In the entries below, how many lines hold the word "Apresentar"? Answer with the number only.
>>
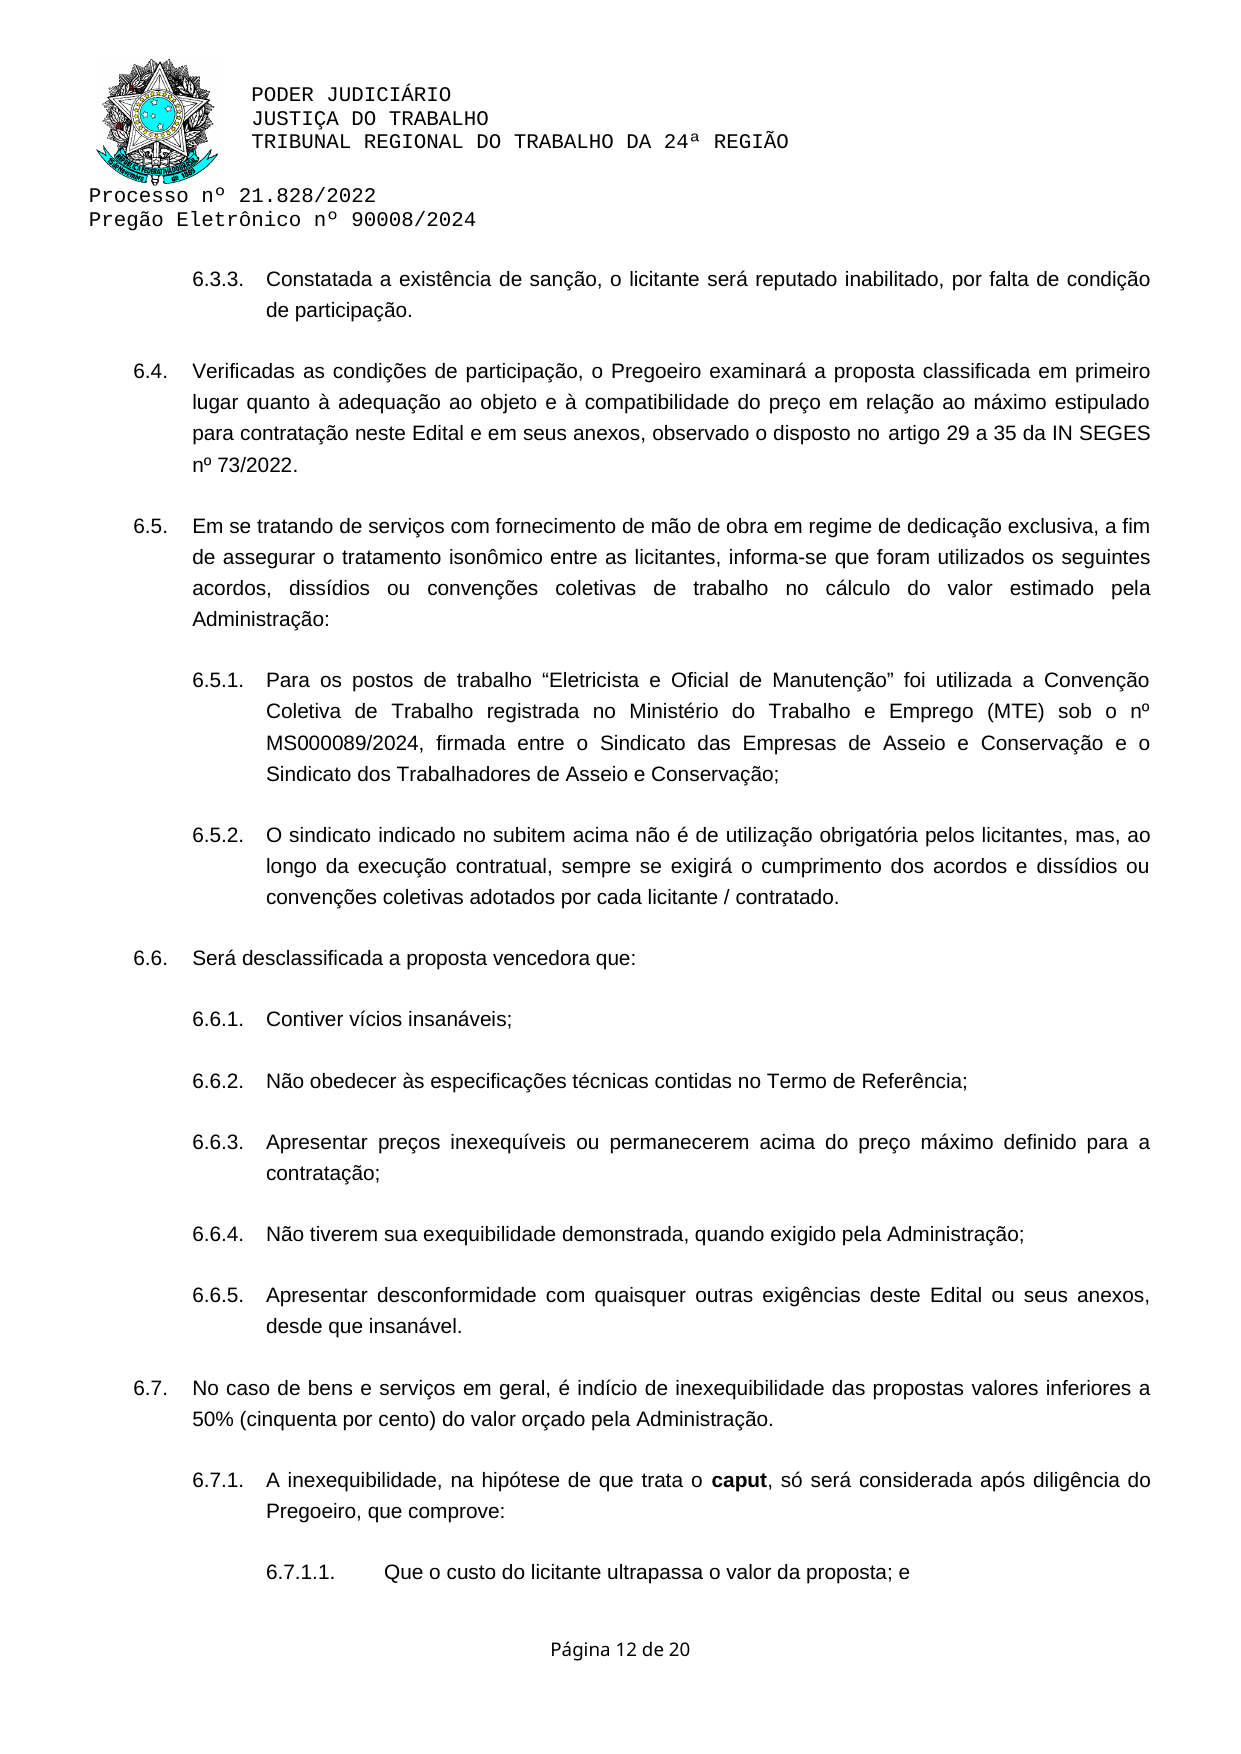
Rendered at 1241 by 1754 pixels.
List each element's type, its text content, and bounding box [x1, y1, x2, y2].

text Verificadas as condições de participação, o Pregoeiro examinará a proposta classificada em primeiro lugar quanto à adequação ao objeto e à compatibilidade do preço em relação ao máximo estipulado para contratação neste Edital e em seus anexos, observado o disposto no artigo 29 a 35 da IN SEGES nº 73/2022. [133, 359, 1152, 476]
text Que o custo do licitante ultrapassa o valor da proposta; e [266, 1560, 1152, 1584]
list Apresentar preços inexequíveis ou permanecerem acima do preço máximo definido para a contratação; [192, 1129, 1152, 1185]
list Contiver vícios insanáveis; [192, 1007, 1152, 1031]
text No caso de bens e serviços em geral, é indício de inexequibilidade das propostas valores inferiores a 50% (cinquenta por cento) do valor orçado pela Administração. [133, 1375, 1152, 1430]
list Apresentar desconformidade com quaisquer outras exigências deste Edital ou seus anexos, desde que insanável. [192, 1283, 1152, 1338]
list Não tiverem sua exequibilidade demonstrada, quando exigido pela Administração; [192, 1222, 1152, 1246]
text Será desclassificada a proposta vencedora que: [133, 946, 1152, 970]
list A inexequibilidade, na hipótese de que trata o caput, só será considerada após diligência do Pregoeiro, que comprove: [192, 1468, 1152, 1523]
list Não obedecer às especificações técnicas contidas no Termo de Referência; [192, 1068, 1152, 1092]
picture [96, 59, 220, 186]
list Constatada a existência de sanção, o licitante será reputado inabilitado, por falta de condição de participação. [192, 267, 1152, 322]
text Em se tratando de serviços com fornecimento de mão de obra em regime de dedicação exclusiva, a fim de assegurar o tratamento isonômico entre as licitantes, informa-se que foram utilizados os seguintes acordos, dissídios ou convenções coletivas de trabalho no cálculo do valor estimado pela Administração: [133, 513, 1152, 631]
list O sindicato indicado no subitem acima não é de utilização obrigatória pelos licitantes, mas, ao longo da execução contratual, sempre se exigirá o cumprimento dos acordos e dissídios ou convenções coletivas adotados por cada licitante / contratado. [192, 823, 1152, 909]
list Para os postos de trabalho “Eletricista e Oficial de Manutenção” foi utilizada a Convenção Coletiva de Trabalho registrada no Ministério do Trabalho e Emprego (MTE) sob o nº MS000089/2024, firmada entre o Sindicato das Empresas de Asseio e Conservação e o Sindicato dos Trabalhadores de Asseio e Conservação; [192, 668, 1152, 786]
<<
> TASK SOLUTION
2